Monday, August 25, 2008

ZIMMERMAN FIRE - 1953

On March 10, 1953, a general alarm fire gutted the five-story Zimmerman Building at Limestone and Main streets in downtown Springfield - but a lone lightbulb inside the structure refused to go out.

The blaze burned for more than five hours. It started in the basement and traveled up a dumb waiter shaft to the top floor.

``Although the Ohio Edison Company cut all electric service to the building one light bulb continued to remain lit all through the fire and stayed lit until the upper three stories were removed,'' Fire Captain Calvin Roberds wrote in his 1978 history book From Buckets to Diesels. ``The source of the power was never found.''

Rex Miller, who worked at Pat Finnigan's tavern, pulled the alarm box at the interestion at 2:52 a.m., The Springfield Daily News reported. The second alarm followed at 2:58 a.m. and the general alarm at 3:17 a.m.

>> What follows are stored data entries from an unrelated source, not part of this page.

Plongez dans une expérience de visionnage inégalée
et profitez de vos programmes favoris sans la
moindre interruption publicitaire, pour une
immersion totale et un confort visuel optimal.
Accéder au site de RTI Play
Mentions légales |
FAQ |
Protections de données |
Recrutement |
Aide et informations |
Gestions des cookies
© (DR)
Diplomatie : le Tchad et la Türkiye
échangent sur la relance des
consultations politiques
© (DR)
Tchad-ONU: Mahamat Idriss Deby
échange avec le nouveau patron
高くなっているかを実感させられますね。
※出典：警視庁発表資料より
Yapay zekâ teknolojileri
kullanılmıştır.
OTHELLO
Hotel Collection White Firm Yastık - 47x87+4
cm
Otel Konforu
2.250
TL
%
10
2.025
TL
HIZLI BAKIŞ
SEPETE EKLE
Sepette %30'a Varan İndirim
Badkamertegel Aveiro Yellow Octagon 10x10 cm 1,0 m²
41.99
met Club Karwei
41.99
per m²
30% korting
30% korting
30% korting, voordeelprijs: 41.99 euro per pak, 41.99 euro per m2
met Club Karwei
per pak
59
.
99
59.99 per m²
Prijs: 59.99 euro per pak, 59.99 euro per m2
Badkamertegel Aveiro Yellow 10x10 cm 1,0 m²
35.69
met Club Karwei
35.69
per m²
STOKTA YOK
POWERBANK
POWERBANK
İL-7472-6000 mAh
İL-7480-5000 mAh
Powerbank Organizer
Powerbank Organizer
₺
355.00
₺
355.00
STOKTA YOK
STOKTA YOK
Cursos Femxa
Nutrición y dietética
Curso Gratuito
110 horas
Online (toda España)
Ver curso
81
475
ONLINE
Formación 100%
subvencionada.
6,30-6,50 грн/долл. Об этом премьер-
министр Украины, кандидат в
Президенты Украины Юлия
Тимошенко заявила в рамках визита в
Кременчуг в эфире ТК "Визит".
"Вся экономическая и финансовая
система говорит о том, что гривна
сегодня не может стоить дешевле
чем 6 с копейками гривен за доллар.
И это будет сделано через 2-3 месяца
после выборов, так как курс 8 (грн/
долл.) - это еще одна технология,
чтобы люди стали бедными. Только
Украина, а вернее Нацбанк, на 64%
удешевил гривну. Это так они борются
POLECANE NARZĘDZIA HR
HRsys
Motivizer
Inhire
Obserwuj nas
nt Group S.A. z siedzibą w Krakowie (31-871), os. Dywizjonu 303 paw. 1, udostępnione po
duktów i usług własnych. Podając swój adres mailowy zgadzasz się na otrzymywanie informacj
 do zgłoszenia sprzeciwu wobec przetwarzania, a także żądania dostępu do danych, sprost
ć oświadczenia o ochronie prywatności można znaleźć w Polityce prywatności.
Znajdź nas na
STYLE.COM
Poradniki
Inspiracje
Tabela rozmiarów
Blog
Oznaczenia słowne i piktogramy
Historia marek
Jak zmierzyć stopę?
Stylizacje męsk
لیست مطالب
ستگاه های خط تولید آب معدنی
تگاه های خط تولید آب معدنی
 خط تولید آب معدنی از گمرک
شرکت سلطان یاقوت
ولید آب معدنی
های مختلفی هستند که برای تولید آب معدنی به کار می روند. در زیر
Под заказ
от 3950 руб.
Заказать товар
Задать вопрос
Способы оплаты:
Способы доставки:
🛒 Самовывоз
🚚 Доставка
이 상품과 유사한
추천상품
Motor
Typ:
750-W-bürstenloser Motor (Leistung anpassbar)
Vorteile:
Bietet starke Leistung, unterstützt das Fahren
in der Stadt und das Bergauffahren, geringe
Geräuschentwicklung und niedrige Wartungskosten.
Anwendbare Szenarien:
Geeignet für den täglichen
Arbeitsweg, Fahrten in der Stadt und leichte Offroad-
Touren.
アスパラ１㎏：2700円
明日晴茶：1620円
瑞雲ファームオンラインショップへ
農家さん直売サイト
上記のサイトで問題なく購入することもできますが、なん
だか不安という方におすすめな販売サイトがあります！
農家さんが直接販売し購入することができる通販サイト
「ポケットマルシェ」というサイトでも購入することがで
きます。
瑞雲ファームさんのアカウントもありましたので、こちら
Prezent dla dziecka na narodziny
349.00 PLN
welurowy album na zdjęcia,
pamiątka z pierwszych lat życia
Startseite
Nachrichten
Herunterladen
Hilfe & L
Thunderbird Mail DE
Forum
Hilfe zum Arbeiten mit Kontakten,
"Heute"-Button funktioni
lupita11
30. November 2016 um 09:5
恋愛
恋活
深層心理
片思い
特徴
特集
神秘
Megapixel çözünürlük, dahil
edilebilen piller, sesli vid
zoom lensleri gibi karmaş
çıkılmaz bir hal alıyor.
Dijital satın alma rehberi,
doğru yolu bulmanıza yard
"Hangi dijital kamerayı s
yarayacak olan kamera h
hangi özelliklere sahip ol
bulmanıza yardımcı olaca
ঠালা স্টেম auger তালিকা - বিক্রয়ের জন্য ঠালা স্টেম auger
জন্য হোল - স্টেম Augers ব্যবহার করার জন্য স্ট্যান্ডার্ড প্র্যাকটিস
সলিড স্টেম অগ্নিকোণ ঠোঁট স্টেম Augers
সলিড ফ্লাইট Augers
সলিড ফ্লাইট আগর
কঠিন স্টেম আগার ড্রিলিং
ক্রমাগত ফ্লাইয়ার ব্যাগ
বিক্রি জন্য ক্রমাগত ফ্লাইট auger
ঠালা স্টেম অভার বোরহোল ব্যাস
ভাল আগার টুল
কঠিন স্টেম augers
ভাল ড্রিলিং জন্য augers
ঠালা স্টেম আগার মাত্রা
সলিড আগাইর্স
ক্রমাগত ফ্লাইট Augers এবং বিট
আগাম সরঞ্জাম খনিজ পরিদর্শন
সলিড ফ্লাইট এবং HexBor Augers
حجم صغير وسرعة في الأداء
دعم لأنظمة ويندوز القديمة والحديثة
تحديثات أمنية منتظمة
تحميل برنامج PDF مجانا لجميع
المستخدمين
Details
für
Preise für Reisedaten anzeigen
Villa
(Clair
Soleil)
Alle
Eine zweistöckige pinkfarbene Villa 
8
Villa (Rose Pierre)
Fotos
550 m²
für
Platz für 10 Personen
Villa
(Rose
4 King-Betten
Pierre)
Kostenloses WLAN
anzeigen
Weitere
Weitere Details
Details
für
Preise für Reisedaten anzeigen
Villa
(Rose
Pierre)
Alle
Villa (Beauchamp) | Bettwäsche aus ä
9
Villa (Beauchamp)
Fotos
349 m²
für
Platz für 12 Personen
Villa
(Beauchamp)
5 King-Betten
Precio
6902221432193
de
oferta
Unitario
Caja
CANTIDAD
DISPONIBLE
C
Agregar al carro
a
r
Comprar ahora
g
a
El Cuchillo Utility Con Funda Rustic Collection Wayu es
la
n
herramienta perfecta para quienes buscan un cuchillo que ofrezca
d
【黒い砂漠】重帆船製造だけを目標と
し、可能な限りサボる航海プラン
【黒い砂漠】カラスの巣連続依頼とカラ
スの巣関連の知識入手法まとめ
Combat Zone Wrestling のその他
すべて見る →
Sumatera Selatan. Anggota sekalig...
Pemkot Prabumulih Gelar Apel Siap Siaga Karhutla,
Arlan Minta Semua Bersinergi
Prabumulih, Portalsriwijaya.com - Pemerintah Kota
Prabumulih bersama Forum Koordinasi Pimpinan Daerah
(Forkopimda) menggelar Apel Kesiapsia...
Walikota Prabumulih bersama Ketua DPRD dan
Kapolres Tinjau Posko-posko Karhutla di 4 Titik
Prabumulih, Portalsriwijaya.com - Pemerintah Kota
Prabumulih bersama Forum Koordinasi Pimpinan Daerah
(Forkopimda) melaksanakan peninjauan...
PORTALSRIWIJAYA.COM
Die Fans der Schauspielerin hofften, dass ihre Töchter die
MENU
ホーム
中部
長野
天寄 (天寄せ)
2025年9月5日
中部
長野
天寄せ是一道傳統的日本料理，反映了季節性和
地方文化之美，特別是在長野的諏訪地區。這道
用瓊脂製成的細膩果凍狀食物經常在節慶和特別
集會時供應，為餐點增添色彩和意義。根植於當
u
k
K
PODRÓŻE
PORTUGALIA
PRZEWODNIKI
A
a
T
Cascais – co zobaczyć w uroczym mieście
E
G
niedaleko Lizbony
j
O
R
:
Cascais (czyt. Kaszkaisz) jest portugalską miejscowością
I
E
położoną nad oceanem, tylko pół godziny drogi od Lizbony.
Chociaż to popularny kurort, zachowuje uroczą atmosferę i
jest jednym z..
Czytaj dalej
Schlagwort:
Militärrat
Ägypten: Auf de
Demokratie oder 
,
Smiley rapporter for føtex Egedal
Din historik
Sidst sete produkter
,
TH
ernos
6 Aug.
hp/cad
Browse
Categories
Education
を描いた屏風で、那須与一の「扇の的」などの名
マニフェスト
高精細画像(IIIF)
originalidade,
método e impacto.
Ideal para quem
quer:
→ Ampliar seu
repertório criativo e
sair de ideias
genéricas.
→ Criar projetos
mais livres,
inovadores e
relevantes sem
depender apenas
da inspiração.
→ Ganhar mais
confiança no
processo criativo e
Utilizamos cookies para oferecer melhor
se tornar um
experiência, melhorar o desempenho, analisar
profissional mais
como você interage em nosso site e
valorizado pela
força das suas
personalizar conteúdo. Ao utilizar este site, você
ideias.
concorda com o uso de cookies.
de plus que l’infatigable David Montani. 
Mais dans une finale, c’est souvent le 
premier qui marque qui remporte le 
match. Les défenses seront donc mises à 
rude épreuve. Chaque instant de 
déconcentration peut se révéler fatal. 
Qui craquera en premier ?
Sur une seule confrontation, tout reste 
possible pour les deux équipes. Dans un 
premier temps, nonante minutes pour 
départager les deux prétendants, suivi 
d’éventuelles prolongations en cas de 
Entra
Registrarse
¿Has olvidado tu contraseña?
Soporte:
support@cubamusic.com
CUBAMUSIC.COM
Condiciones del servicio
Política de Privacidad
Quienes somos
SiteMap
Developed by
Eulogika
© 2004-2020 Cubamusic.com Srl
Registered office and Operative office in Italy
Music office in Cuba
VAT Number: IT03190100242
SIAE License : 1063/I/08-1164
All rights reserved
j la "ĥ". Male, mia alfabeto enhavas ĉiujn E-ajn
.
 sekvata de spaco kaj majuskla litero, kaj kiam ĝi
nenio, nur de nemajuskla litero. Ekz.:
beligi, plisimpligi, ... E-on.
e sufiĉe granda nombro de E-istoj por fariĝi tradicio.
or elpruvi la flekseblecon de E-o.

``I heard something like a shot being fired or an explosion in the basement,'' Miller told the newspaper. ``The next thing I knew was flames flaring from the basement.''

Hazel Patton, the lone occupant of the office building, fled on a fire escape. Springfield Fire Chief Willard Compton directed the fire fighting and ``practically all men and apparatus from the city department were pressed into service,'' the Daily News said.